Sometimes you want it, need it, have to have it. Even though it is decadent, you won’t rest easy until the deed is done. It will consume your thoughts, until you consume it. And you can go out of the house to get it, or you can get it at home. No, silly, I am talking about Penne al a Vodka, the ultimate cream-based pasta dish.
The secret to delicious restaurant cooking is that they add way more butter-cream-salt-sugar-oil than you would ever dare to do at home. You are pretty much paying someone else to NOT tell you how much fat-salt-sugar is on your plate. These ingredients go directly to the pleasure center of your brain, and helps bring you to the conclusion that you’ve just had a great meal out. It’s cheating, actually.
This restaurant “don’t ask don’t tell” policy is universal. Unless you go with my mom, then she interrogates the waiter until he goes back to the kitchen and asks the chef EXACTLY what is in the dish and in what amounts. But not me–if I am eating in a restaurant, and not eating sushi or a salad, then I want this pure primal fat-salt-sugar hit, and I don’t want to discuss it.
When cooking at home, I wouldn’t dare add as much fat-salt-sugar as they do in a restaurant. I am conscious of keeping things healthy for my friends and family with the “special occasion” clause, otherwise known as a “treat.” Once in a while I will make this Penne al a Vodka for that at-home restaurant fat-salt-sugar hit, and I tell myself it is still slightly better for you than anything at the local Italian-American Pasta Restaurant.
In fact, this recipe is so good, that we would never ever think to order it in a restaurant anymore because it is BETTER.

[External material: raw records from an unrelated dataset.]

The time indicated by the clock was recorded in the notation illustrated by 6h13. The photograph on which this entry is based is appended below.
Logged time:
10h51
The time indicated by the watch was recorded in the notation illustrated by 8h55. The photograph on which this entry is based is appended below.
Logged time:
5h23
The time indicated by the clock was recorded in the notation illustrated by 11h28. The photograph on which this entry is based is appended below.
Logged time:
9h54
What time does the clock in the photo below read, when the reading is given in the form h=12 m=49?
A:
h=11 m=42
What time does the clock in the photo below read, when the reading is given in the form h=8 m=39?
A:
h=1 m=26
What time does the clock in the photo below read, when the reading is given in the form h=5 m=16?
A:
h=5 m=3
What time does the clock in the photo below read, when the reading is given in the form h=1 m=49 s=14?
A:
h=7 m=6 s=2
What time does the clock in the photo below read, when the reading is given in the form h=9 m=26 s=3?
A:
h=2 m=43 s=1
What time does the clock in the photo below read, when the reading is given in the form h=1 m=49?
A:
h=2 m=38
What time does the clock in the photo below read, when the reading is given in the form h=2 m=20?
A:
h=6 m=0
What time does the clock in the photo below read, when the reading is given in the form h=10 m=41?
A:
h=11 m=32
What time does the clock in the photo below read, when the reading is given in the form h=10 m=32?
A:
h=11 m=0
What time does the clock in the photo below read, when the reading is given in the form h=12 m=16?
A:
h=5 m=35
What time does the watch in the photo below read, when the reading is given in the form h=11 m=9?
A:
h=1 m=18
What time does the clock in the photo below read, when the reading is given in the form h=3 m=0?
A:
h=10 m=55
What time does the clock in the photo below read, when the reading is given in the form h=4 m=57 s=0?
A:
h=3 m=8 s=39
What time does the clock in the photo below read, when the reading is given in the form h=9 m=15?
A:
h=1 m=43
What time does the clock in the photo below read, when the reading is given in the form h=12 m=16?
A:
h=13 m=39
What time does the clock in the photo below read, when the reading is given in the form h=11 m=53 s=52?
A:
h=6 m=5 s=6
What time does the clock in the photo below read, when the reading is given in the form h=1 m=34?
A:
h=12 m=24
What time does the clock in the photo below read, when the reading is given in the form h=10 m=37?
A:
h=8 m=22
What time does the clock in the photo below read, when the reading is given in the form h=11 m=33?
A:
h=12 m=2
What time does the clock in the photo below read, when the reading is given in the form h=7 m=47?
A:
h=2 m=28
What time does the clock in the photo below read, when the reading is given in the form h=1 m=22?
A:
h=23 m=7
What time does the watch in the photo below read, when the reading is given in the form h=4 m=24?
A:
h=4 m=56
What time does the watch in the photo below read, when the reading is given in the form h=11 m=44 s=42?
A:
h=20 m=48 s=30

Now, I know you think I am always telling you, my loyal readers and fellow foodies, that my recipe is BEST. But I kid you not, once again, this is not just good, not just better, but the best.
As my grandmother used to tell me, “Good better best, never let it rest, until the good is better and the better best. “ And this recipe my friends is, the best.
The Best Penne al la Vodka
· 1 pound of penne pasta
· 2 tablespoons extra virgin olive oil
· 1 medium onion, diced
· 2 cloves garlic, minced
· ¼ cup vodka, any quality
· 1/8 teaspoon crushed red pepper (1/4 if you like it spicy)
· 28 ounces tomato sauce (see blog Getting Sauced, or you can use jarred such as Trader Joes’s or Barilla, (marinara, tomato basil, garlic, etc.)
· ¾ cup cream
· ½ cup shredded parmesan cheese
· ¼ cup chopped fresh basil
1. Bring a large pot of water to a boil and cook penne according to package directions.
2. Meanwhile, in large sauté pan heat the olive oil over medium heat and sauté the onion until tender. Add the minced garlic and cook for about a minute, keeping the garlic moving in the pan.
3. Add the vodka and crushed red pepper and cook until the vodka is reduced and seems to disappear.
4. Add the tomato sauce and bring to a simmer. Stir in the cream and the parmesan cheese and stir well until incorporated into the sauce.
5. When the pasta is finished cooking, drain and add it to the sauce and mix well. Add the fresh chopped basil and serve hot. Enjoy!